Activity: Apart from the pictures, which must be omitted, restate the data exactly.

Dataset section:
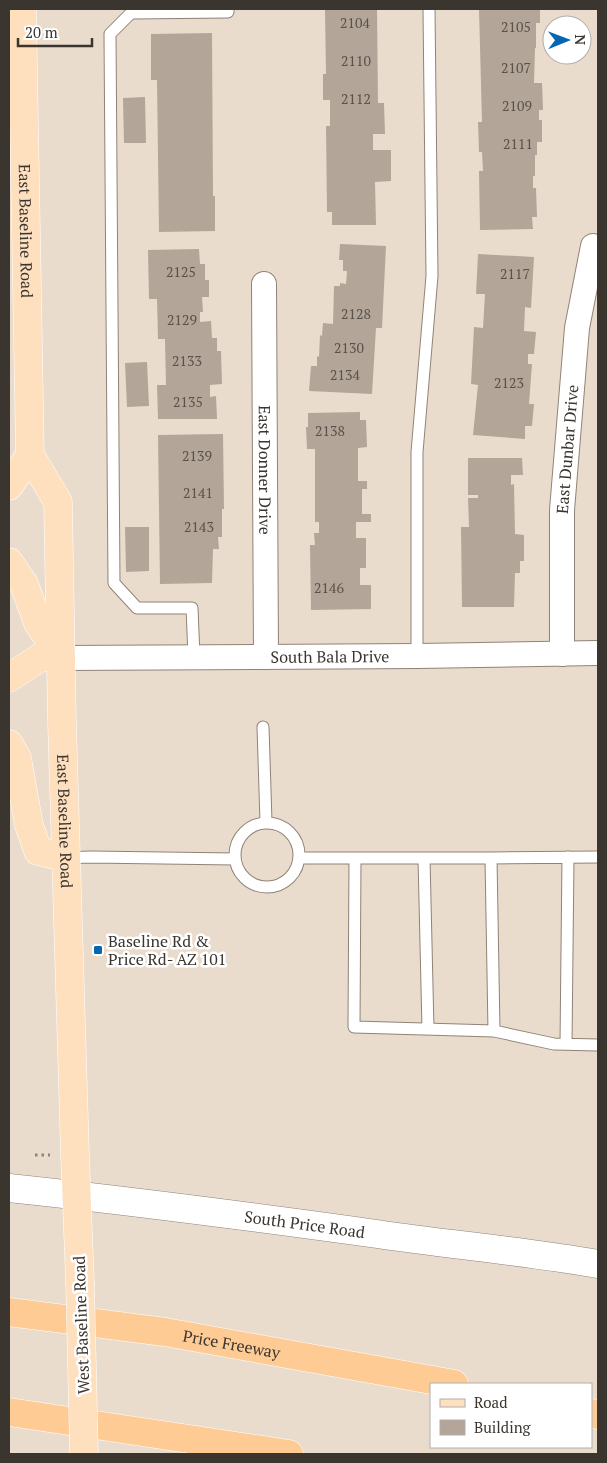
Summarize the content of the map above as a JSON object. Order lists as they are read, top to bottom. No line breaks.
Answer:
{"streets":{"highway":["Price Freeway"],"main road":["East Baseline Road","South Price Road","West Baseline Road"],"street":["East Dunbar Drive","East Donner Drive","South Bala Drive"]},"crossings":[["East Baseline Road","South Bala Drive"],["East Baseline Road","South Price Road"],["East Baseline Road","West Baseline Road"],["East Dunbar Drive","South Bala Drive"],["East Donner Drive","South Bala Drive"],["South Price Road","West Baseline Road"]],"places":{"transit":["Baseline Rd & Price Rd- AZ 101"]},"house_numbers":["2104","2105","2110","2107","2112","2109","2111","2125","2117","2128","2129","2130","2133","2134","2123","2135","2138","2139","2141","2143","2146"],"legend":["Road","Building"],"scale_bar":"20 m","north":"right"}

Written answer:
Summarize the content of the map above as a JSON object. Order lists as they are read, top to bottom. No line breaks.
Answer:
{"streets":{"highway":["Price Freeway"],"main road":["East Baseline Road","South Price Road","West Baseline Road"],"street":["East Dunbar Drive","East Donner Drive","South Bala Drive"]},"crossings":[["East Baseline Road","South Bala Drive"],["East Baseline Road","South Price Road"],["East Baseline Road","West Baseline Road"],["East Dunbar Drive","South Bala Drive"],["East Donner Drive","South Bala Drive"],["South Price Road","West Baseline Road"]],"places":{"transit":["Baseline Rd & Price Rd- AZ 101"]},"house_numbers":["2104","2105","2110","2107","2112","2109","2111","2125","2117","2128","2129","2130","2133","2134","2123","2135","2138","2139","2141","2143","2146"],"legend":["Road","Building"],"scale_bar":"20 m","north":"right"}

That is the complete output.